Methods A randomised crossover trial recruiting at an Australian ambulance conference. Volunteers performed three 1-min sequences of continuous chest compressions on a manikin accompanied by NM, repeated choruses of ABH and DS, prerandomised for order.

Results 37 of 74 participants were men; median age 37 years; 61% were paramedics, 20% students and 19% other health professionals. 54% had taken cardiopulmonary resuscitation training within 1 year. Differences in compression rate (mode, IQR) were significant for NM (105, 99–116) versus ABH (120, 107–120) and DS (104, 103–107) versus ABH (p<0.001) but not NM versus DS (p=0.478). Differences in proportions of participants compressing at 100–120 bpm were significant for DS (61/74, 82%) versus NM (48/74, 65%, p=0.007) and DS versus ABH (47/74, 64%, p=0.007) but not NM versus ABH (p=1). Differences in compression depth were significant for NM (48 mm, 46–59 mm) versus DS (54 mm, 44–58 mm, p=0.042) but not NM versus ABH (54 mm, 43–59 mm, p=0.065) and DS versus ABH (p=0.879). Differences in proportions of subjects compressing at 50–60 mm were not significant (NM 31/74 (42%); ABH 32/74 (43%); DS 29/74 (39%); all p>0.5).

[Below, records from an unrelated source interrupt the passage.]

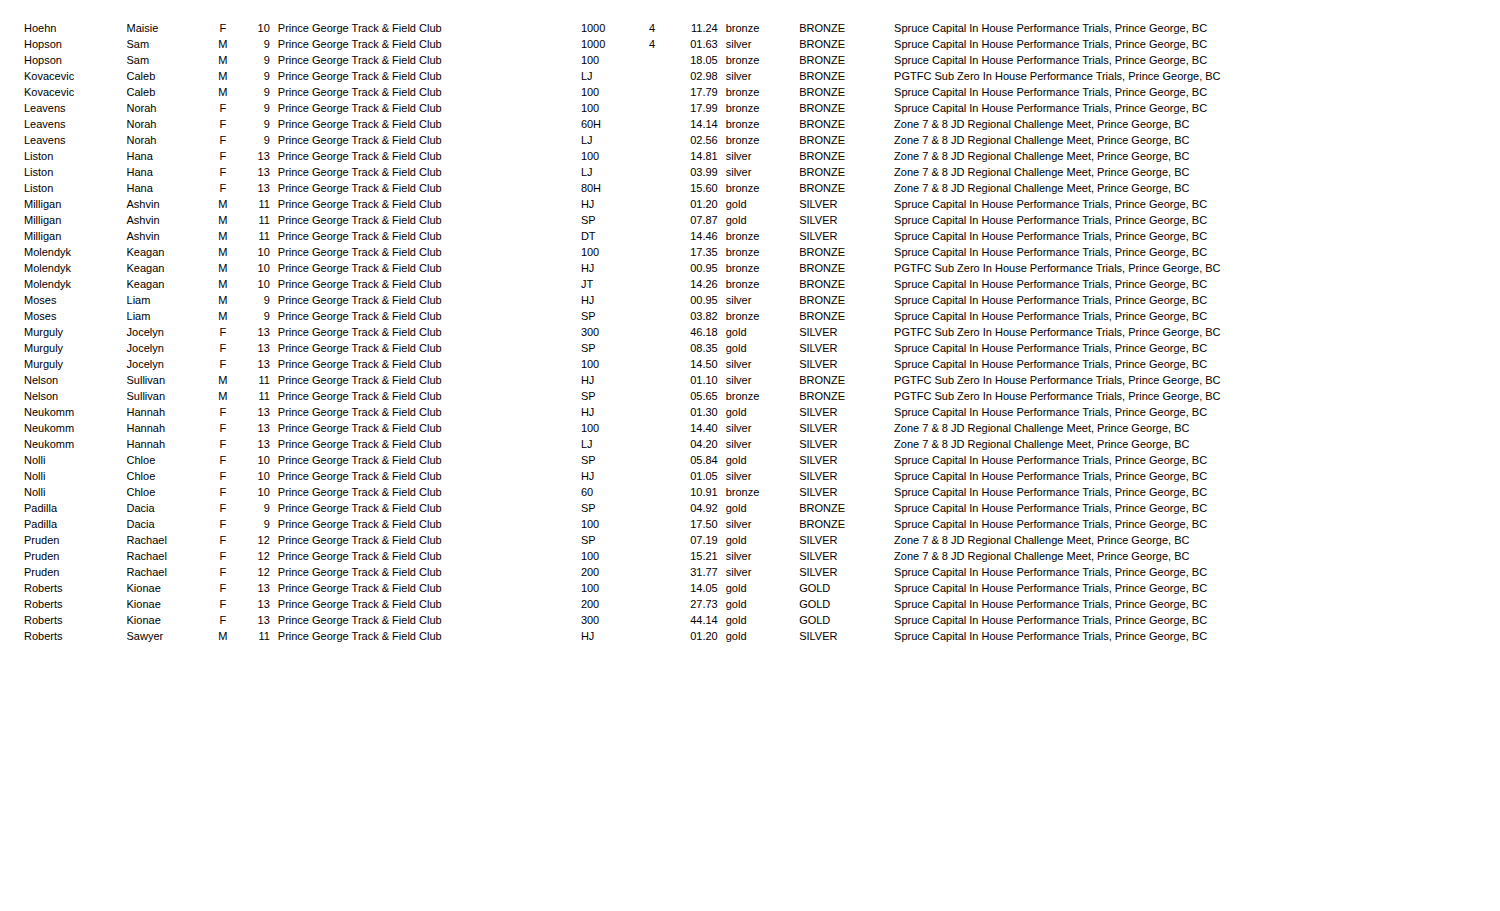| Hoehn | Maisie | F | 10 | Prince George Track & Field Club | 1000 | 4 | 11.24 | bronze | BRONZE | Spruce Capital In House Performance Trials, Prince George, BC |
| Hopson | Sam | M | 9 | Prince George Track & Field Club | 1000 | 4 | 01.63 | silver | BRONZE | Spruce Capital In House Performance Trials, Prince George, BC |
| Hopson | Sam | M | 9 | Prince George Track & Field Club | 100 | | 18.05 | bronze | BRONZE | Spruce Capital In House Performance Trials, Prince George, BC |
| Kovacevic | Caleb | M | 9 | Prince George Track & Field Club | LJ | | 02.98 | silver | BRONZE | PGTFC Sub Zero In House Performance Trials, Prince George, BC |
| Kovacevic | Caleb | M | 9 | Prince George Track & Field Club | 100 | | 17.79 | bronze | BRONZE | Spruce Capital In House Performance Trials, Prince George, BC |
| Leavens | Norah | F | 9 | Prince George Track & Field Club | 100 | | 17.99 | bronze | BRONZE | Spruce Capital In House Performance Trials, Prince George, BC |
| Leavens | Norah | F | 9 | Prince George Track & Field Club | 60H | | 14.14 | bronze | BRONZE | Zone 7 & 8 JD Regional Challenge Meet, Prince George, BC |
| Leavens | Norah | F | 9 | Prince George Track & Field Club | LJ | | 02.56 | bronze | BRONZE | Zone 7 & 8 JD Regional Challenge Meet, Prince George, BC |
| Liston | Hana | F | 13 | Prince George Track & Field Club | 100 | | 14.81 | silver | BRONZE | Zone 7 & 8 JD Regional Challenge Meet, Prince George, BC |
| Liston | Hana | F | 13 | Prince George Track & Field Club | LJ | | 03.99 | silver | BRONZE | Zone 7 & 8 JD Regional Challenge Meet, Prince George, BC |
| Liston | Hana | F | 13 | Prince George Track & Field Club | 80H | | 15.60 | bronze | BRONZE | Zone 7 & 8 JD Regional Challenge Meet, Prince George, BC |
| Milligan | Ashvin | M | 11 | Prince George Track & Field Club | HJ | | 01.20 | gold | SILVER | Spruce Capital In House Performance Trials, Prince George, BC |
| Milligan | Ashvin | M | 11 | Prince George Track & Field Club | SP | | 07.87 | gold | SILVER | Spruce Capital In House Performance Trials, Prince George, BC |
| Milligan | Ashvin | M | 11 | Prince George Track & Field Club | DT | | 14.46 | bronze | SILVER | Spruce Capital In House Performance Trials, Prince George, BC |
| Molendyk | Keagan | M | 10 | Prince George Track & Field Club | 100 | | 17.35 | bronze | BRONZE | Spruce Capital In House Performance Trials, Prince George, BC |
| Molendyk | Keagan | M | 10 | Prince George Track & Field Club | HJ | | 00.95 | bronze | BRONZE | PGTFC Sub Zero In House Performance Trials, Prince George, BC |
| Molendyk | Keagan | M | 10 | Prince George Track & Field Club | JT | | 14.26 | bronze | BRONZE | Spruce Capital In House Performance Trials, Prince George, BC |
| Moses | Liam | M | 9 | Prince George Track & Field Club | HJ | | 00.95 | silver | BRONZE | Spruce Capital In House Performance Trials, Prince George, BC |
| Moses | Liam | M | 9 | Prince George Track & Field Club | SP | | 03.82 | bronze | BRONZE | Spruce Capital In House Performance Trials, Prince George, BC |
| Murguly | Jocelyn | F | 13 | Prince George Track & Field Club | 300 | | 46.18 | gold | SILVER | PGTFC Sub Zero In House Performance Trials, Prince George, BC |
| Murguly | Jocelyn | F | 13 | Prince George Track & Field Club | SP | | 08.35 | gold | SILVER | Spruce Capital In House Performance Trials, Prince George, BC |
| Murguly | Jocelyn | F | 13 | Prince George Track & Field Club | 100 | | 14.50 | silver | SILVER | Spruce Capital In House Performance Trials, Prince George, BC |
| Nelson | Sullivan | M | 11 | Prince George Track & Field Club | HJ | | 01.10 | silver | BRONZE | PGTFC Sub Zero In House Performance Trials, Prince George, BC |
| Nelson | Sullivan | M | 11 | Prince George Track & Field Club | SP | | 05.65 | bronze | BRONZE | PGTFC Sub Zero In House Performance Trials, Prince George, BC |
| Neukomm | Hannah | F | 13 | Prince George Track & Field Club | HJ | | 01.30 | gold | SILVER | Spruce Capital In House Performance Trials, Prince George, BC |
| Neukomm | Hannah | F | 13 | Prince George Track & Field Club | 100 | | 14.40 | silver | SILVER | Zone 7 & 8 JD Regional Challenge Meet, Prince George, BC |
| Neukomm | Hannah | F | 13 | Prince George Track & Field Club | LJ | | 04.20 | silver | SILVER | Zone 7 & 8 JD Regional Challenge Meet, Prince George, BC |
| Nolli | Chloe | F | 10 | Prince George Track & Field Club | SP | | 05.84 | gold | SILVER | Spruce Capital In House Performance Trials, Prince George, BC |
| Nolli | Chloe | F | 10 | Prince George Track & Field Club | HJ | | 01.05 | silver | SILVER | Spruce Capital In House Performance Trials, Prince George, BC |
| Nolli | Chloe | F | 10 | Prince George Track & Field Club | 60 | | 10.91 | bronze | SILVER | Spruce Capital In House Performance Trials, Prince George, BC |
| Padilla | Dacia | F | 9 | Prince George Track & Field Club | SP | | 04.92 | gold | BRONZE | Spruce Capital In House Performance Trials, Prince George, BC |
| Padilla | Dacia | F | 9 | Prince George Track & Field Club | 100 | | 17.50 | silver | BRONZE | Spruce Capital In House Performance Trials, Prince George, BC |
| Pruden | Rachael | F | 12 | Prince George Track & Field Club | SP | | 07.19 | gold | SILVER | Zone 7 & 8 JD Regional Challenge Meet, Prince George, BC |
| Pruden | Rachael | F | 12 | Prince George Track & Field Club | 100 | | 15.21 | silver | SILVER | Zone 7 & 8 JD Regional Challenge Meet, Prince George, BC |
| Pruden | Rachael | F | 12 | Prince George Track & Field Club | 200 | | 31.77 | silver | SILVER | Spruce Capital In House Performance Trials, Prince George, BC |
| Roberts | Kionae | F | 13 | Prince George Track & Field Club | 100 | | 14.05 | gold | GOLD | Spruce Capital In House Performance Trials, Prince George, BC |
| Roberts | Kionae | F | 13 | Prince George Track & Field Club | 200 | | 27.73 | gold | GOLD | Spruce Capital In House Performance Trials, Prince George, BC |
| Roberts | Kionae | F | 13 | Prince George Track & Field Club | 300 | | 44.14 | gold | GOLD | Spruce Capital In House Performance Trials, Prince George, BC |
| Roberts | Sawyer | M | 11 | Prince George Track & Field Club | HJ | | 01.20 | gold | SILVER | Spruce Capital In House Performance Trials, Prince George, BC |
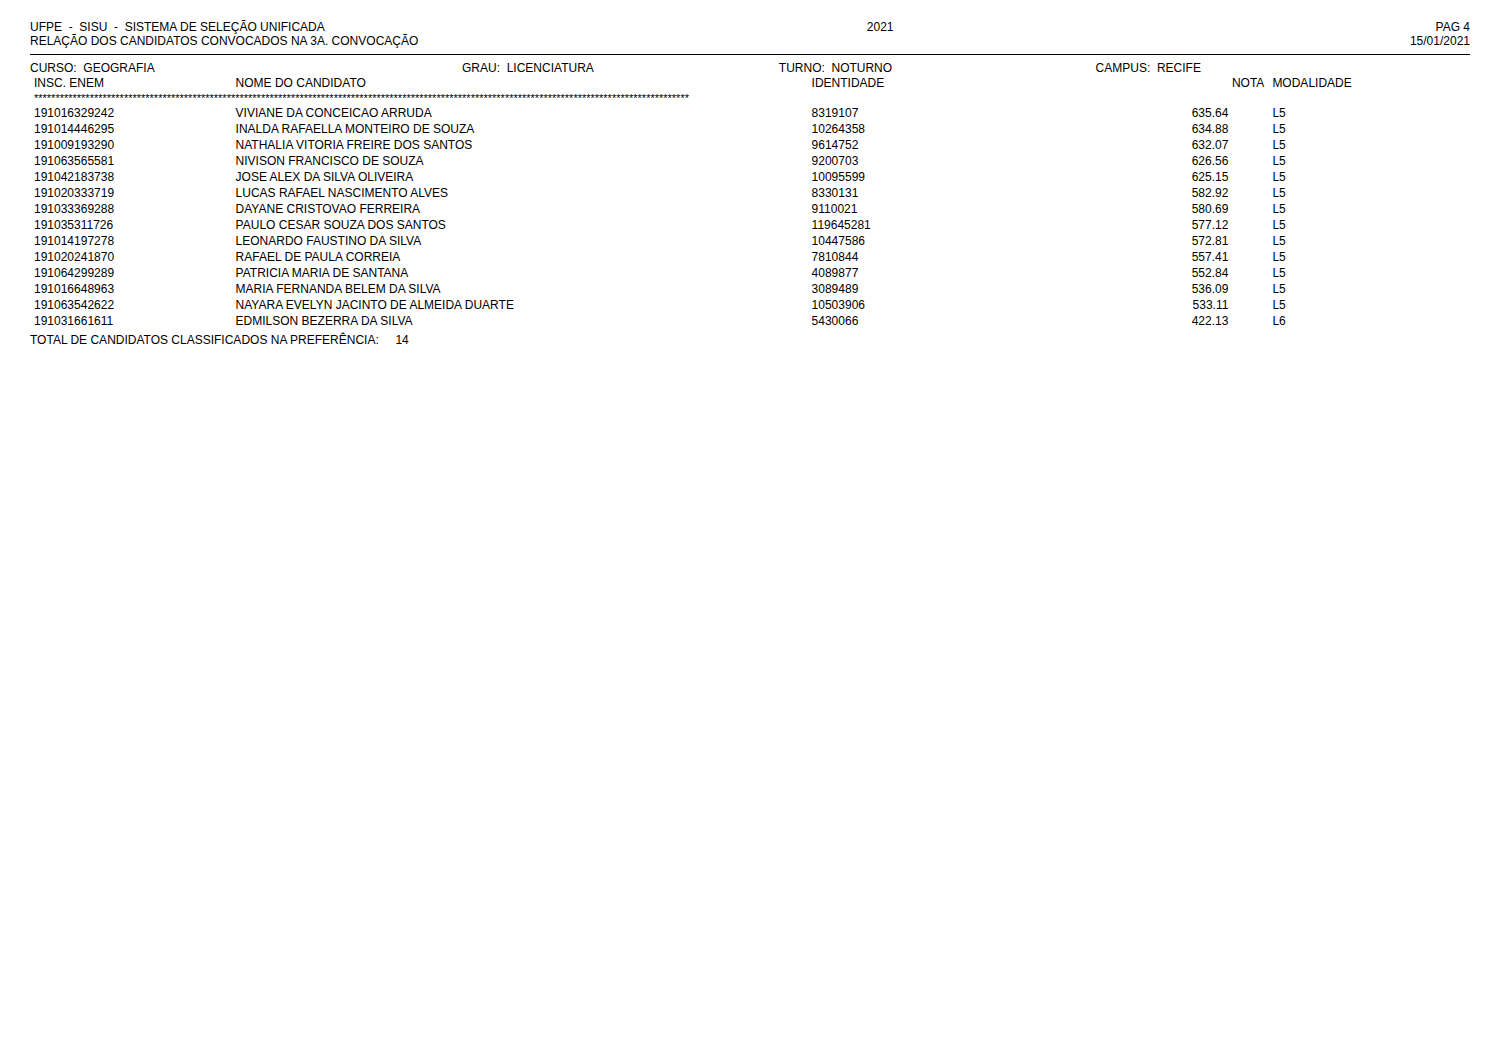UFPE - SISU - SISTEMA DE SELEÇÃO UNIFICADA
2021
PAG 4
RELAÇÃO DOS CANDIDATOS CONVOCADOS NA 3A. CONVOCAÇÃO
15/01/2021
CURSO: GEOGRAFIA
GRAU: LICENCIATURA
TURNO: NOTURNO
CAMPUS: RECIFE
| INSC. ENEM | NOME DO CANDIDATO | IDENTIDADE | NOTA | MODALIDADE |
| --- | --- | --- | --- | --- |
| ********************************************************************************************************************************************************* |
| 191016329242 | VIVIANE DA CONCEICAO ARRUDA | 8319107 | 635.64 | L5 |
| 191014446295 | INALDA RAFAELLA MONTEIRO DE SOUZA | 10264358 | 634.88 | L5 |
| 191009193290 | NATHALIA VITORIA FREIRE DOS SANTOS | 9614752 | 632.07 | L5 |
| 191063565581 | NIVISON FRANCISCO DE SOUZA | 9200703 | 626.56 | L5 |
| 191042183738 | JOSE ALEX DA SILVA OLIVEIRA | 10095599 | 625.15 | L5 |
| 191020333719 | LUCAS RAFAEL NASCIMENTO ALVES | 8330131 | 582.92 | L5 |
| 191033369288 | DAYANE CRISTOVAO FERREIRA | 9110021 | 580.69 | L5 |
| 191035311726 | PAULO CESAR SOUZA DOS SANTOS | 119645281 | 577.12 | L5 |
| 191014197278 | LEONARDO FAUSTINO DA SILVA | 10447586 | 572.81 | L5 |
| 191020241870 | RAFAEL DE PAULA CORREIA | 7810844 | 557.41 | L5 |
| 191064299289 | PATRICIA MARIA DE SANTANA | 4089877 | 552.84 | L5 |
| 191016648963 | MARIA FERNANDA BELEM DA SILVA | 3089489 | 536.09 | L5 |
| 191063542622 | NAYARA EVELYN JACINTO DE ALMEIDA DUARTE | 10503906 | 533.11 | L5 |
| 191031661611 | EDMILSON BEZERRA DA SILVA | 5430066 | 422.13 | L6 |
TOTAL DE CANDIDATOS CLASSIFICADOS NA PREFERÊNCIA: 14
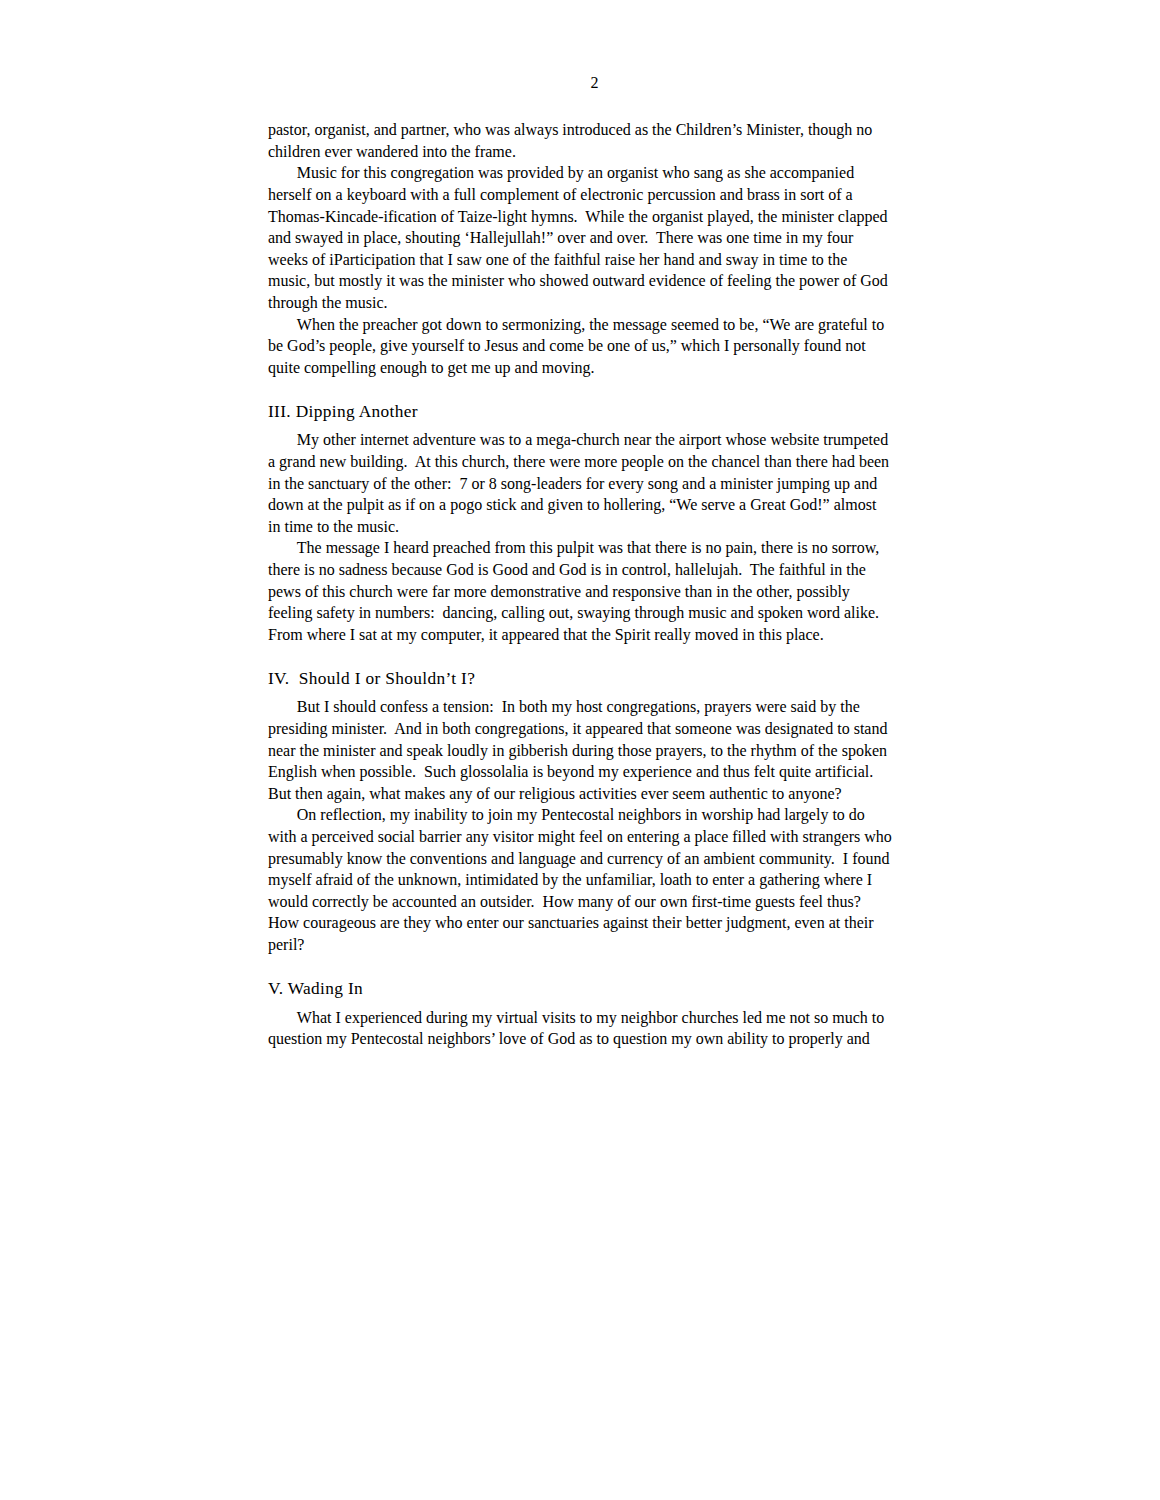2
pastor, organist, and partner, who was always introduced as the Children’s Minister, though no children ever wandered into the frame.
Music for this congregation was provided by an organist who sang as she accompanied herself on a keyboard with a full complement of electronic percussion and brass in sort of a Thomas-Kincade-ification of Taize-light hymns. While the organist played, the minister clapped and swayed in place, shouting ‘Hallejullah!” over and over. There was one time in my four weeks of iParticipation that I saw one of the faithful raise her hand and sway in time to the music, but mostly it was the minister who showed outward evidence of feeling the power of God through the music.
When the preacher got down to sermonizing, the message seemed to be, “We are grateful to be God’s people, give yourself to Jesus and come be one of us,” which I personally found not quite compelling enough to get me up and moving.
III. Dipping Another
My other internet adventure was to a mega-church near the airport whose website trumpeted a grand new building. At this church, there were more people on the chancel than there had been in the sanctuary of the other: 7 or 8 song-leaders for every song and a minister jumping up and down at the pulpit as if on a pogo stick and given to hollering, “We serve a Great God!” almost in time to the music.
The message I heard preached from this pulpit was that there is no pain, there is no sorrow, there is no sadness because God is Good and God is in control, hallelujah. The faithful in the pews of this church were far more demonstrative and responsive than in the other, possibly feeling safety in numbers: dancing, calling out, swaying through music and spoken word alike. From where I sat at my computer, it appeared that the Spirit really moved in this place.
IV. Should I or Shouldn’t I?
But I should confess a tension: In both my host congregations, prayers were said by the presiding minister. And in both congregations, it appeared that someone was designated to stand near the minister and speak loudly in gibberish during those prayers, to the rhythm of the spoken English when possible. Such glossolalia is beyond my experience and thus felt quite artificial. But then again, what makes any of our religious activities ever seem authentic to anyone?
On reflection, my inability to join my Pentecostal neighbors in worship had largely to do with a perceived social barrier any visitor might feel on entering a place filled with strangers who presumably know the conventions and language and currency of an ambient community. I found myself afraid of the unknown, intimidated by the unfamiliar, loath to enter a gathering where I would correctly be accounted an outsider. How many of our own first-time guests feel thus? How courageous are they who enter our sanctuaries against their better judgment, even at their peril?
V. Wading In
What I experienced during my virtual visits to my neighbor churches led me not so much to question my Pentecostal neighbors’ love of God as to question my own ability to properly and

Conclusions Listening to DS significantly increased the proportion of prehospital professionals compressing at 2010 guideline-compliant rates. Regardless of intervention more than half gave compressions that were too shallow. Alternative audible feedback mechanisms may be more effective.

Footnotes

  • A copy of the trial protocol is available from the chief investigator, Professor M Woollard, malcolm.woollard{at}coventry.ac.uk

  • Funding Financial support was provided by Charles Sturt University and the Australian College of Ambulance Professionals. Neither organisation played any role in the study design; in the collection, analysis and interpretation of data; in the writing of the manuscript; or in the decision to submit the manuscript for publication.

  • Competing interests None.

  • Ethics approval Ethic approval was obtained from the Charles Sturt University School of Biomedical Sciences research ethics committee.

  • Provenance and peer review Not commissioned; internally peer reviewed.